Wednesday, January 14, 2009

On being sued for malpractice

An Emergency Medicine professor vents his spleen:

It felt very personal when they questioned my honesty, morals, and intelligence. It felt personal when they didn't miss a chance to accuse me of recklessness, stupidity, arrogance, and laziness. It felt very personal when they asked for an award far more than my policy limits, and I, as the sole defendant, had to imagine the possibility of losing my house, retirement savings, and kids' college fund. Through a stroke of luck, the jury returned a decision for the defense. No one will convince me that on another day, a different group of 12 people could not have found me guilty, and awarded my future to the plaintiff.

It was simply luck that saved me. I sincerely believe that. It is of little significance that I felt and still feel that I cared for the patient as well as any good emergency physician, but the patient died, and his death demanded that someone pay. With a lottery mentality, the plaintiff's attorney put expectations in the plaintiff's minds of a fair compensation. That fair compensation was totally removed from the real world finances in which we all live.

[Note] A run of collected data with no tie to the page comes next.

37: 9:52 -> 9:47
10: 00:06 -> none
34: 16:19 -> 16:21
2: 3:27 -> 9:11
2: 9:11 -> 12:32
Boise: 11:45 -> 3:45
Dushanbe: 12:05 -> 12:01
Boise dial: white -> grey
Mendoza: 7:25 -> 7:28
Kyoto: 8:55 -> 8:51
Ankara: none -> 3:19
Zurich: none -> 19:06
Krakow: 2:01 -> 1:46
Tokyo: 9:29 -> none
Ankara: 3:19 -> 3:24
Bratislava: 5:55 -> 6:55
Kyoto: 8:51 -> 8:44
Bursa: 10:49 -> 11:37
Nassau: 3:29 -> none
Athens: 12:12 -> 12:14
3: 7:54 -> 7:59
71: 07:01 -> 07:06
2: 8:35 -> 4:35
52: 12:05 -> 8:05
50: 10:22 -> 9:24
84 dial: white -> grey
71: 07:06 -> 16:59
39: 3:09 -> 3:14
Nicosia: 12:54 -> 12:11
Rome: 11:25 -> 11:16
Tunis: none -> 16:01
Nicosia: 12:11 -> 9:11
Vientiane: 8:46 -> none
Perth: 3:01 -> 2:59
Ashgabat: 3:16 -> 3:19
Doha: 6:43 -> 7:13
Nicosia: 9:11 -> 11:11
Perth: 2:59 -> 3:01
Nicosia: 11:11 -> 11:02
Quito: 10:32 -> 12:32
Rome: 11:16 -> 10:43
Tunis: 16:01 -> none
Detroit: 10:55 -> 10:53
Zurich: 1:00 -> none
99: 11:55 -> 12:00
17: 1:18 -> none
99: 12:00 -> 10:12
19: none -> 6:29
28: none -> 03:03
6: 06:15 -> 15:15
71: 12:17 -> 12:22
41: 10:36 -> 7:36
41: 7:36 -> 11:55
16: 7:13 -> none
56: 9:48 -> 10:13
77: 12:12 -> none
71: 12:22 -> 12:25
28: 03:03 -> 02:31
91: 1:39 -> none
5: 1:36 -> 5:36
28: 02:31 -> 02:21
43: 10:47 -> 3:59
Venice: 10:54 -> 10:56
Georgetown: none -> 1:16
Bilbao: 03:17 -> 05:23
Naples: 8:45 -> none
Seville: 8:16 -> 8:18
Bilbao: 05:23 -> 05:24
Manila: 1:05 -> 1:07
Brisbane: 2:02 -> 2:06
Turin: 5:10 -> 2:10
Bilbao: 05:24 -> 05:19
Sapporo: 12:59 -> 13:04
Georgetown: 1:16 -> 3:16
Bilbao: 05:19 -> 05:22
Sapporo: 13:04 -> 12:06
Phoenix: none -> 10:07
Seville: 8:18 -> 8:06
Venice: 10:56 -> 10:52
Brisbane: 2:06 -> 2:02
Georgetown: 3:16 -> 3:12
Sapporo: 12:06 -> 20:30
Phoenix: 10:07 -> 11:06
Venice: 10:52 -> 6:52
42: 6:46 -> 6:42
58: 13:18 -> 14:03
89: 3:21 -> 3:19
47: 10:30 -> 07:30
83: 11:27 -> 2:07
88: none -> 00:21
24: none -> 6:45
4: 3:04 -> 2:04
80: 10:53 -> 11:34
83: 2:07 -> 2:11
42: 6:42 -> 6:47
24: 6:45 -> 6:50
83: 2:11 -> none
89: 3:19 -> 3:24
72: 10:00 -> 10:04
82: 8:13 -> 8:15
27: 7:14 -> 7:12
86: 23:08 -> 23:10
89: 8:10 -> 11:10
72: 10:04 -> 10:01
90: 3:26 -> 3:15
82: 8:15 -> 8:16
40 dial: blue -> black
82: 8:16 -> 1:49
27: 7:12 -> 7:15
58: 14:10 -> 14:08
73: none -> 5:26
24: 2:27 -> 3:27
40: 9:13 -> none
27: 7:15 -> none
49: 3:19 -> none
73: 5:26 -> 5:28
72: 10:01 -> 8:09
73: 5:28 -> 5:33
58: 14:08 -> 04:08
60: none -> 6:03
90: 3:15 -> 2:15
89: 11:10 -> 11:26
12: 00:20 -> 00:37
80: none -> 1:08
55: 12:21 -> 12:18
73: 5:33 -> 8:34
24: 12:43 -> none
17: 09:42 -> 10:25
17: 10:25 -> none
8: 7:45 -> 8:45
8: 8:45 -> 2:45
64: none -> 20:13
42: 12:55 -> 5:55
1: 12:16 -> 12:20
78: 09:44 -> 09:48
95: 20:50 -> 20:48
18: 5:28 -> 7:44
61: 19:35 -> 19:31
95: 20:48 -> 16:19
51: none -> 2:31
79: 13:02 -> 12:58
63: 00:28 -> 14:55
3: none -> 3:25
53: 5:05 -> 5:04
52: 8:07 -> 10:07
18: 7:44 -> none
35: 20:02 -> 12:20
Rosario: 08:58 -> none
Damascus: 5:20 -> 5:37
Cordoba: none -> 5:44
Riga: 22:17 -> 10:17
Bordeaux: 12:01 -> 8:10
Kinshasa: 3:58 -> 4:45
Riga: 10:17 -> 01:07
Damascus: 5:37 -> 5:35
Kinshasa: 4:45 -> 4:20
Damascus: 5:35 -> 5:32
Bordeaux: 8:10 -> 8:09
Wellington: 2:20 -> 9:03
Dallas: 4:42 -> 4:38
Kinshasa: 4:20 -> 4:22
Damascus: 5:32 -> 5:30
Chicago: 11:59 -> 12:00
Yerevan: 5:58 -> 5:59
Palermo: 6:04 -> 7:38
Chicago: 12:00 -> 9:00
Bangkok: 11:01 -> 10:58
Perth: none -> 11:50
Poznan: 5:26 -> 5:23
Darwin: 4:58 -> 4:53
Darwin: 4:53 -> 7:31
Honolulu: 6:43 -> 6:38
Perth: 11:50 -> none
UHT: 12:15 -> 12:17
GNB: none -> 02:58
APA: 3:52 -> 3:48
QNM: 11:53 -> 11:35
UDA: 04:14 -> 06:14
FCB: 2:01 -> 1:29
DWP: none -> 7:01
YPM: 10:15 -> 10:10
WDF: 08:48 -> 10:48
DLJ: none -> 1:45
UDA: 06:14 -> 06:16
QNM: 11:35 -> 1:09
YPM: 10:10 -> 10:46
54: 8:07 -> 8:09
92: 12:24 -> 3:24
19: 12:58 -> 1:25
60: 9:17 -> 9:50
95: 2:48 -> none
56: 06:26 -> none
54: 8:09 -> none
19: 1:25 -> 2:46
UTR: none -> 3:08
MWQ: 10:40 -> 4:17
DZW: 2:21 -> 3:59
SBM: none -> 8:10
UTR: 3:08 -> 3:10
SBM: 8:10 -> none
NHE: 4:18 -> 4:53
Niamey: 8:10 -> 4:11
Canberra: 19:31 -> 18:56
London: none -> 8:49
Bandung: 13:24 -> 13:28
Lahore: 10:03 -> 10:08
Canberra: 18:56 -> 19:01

The medical facts of the case mattered very little.

This is a must read.


Michael said...

I too was sued years ago for missing a diagnosis of a disease the patient did not have. I spent a year anxious and stressed. The financial piece was a concern but the notion that I was accused of incompetence was almost if not more troublesome. For most of us being a doc is not just what we are but who were are. I truly understand what you went through and can only offer my solution. For the 15 years since then I make myself available to any defense atty who wants me to help. It is what we all need to do to support each other...that and vilify any doc willing to work for plaintiffs!! I hope you get past this quickly.

Aussie Doctor said...

I agree with what Michael said, and I have had similar experiences. However I must take issue with his suggested vilification of plaintiff's expert witnesses. In my job as Medical Director of a group of 24 small hospitals in country Australia I do see occassions when an error leads to damage to a patient, and I believe that the patient deserves compensation. We should be honest in our assessments. I frequently suggest to legal firms who seek my opinion as an expert witness for the defense that they advise the liability insurers to pay up. If a doctor is acting in good faith, he or she should not be vilified for holding a different opinion to my own.

Anonymous said...

"The medical facts of the case mattered very little."

Then why did they render a verdict for the defendant?

Jeanette said...

Thank you, Aussie Doctor, for having the guts to speak up. Injured patients should be compensated and not be thrown against the old-boy's club wall of silence. This is not a we against them issue. It's about doing what is right and if that means fessing up to making a mistake & doing right by the patient, then so be it. Doing anything else is simply bad medicine.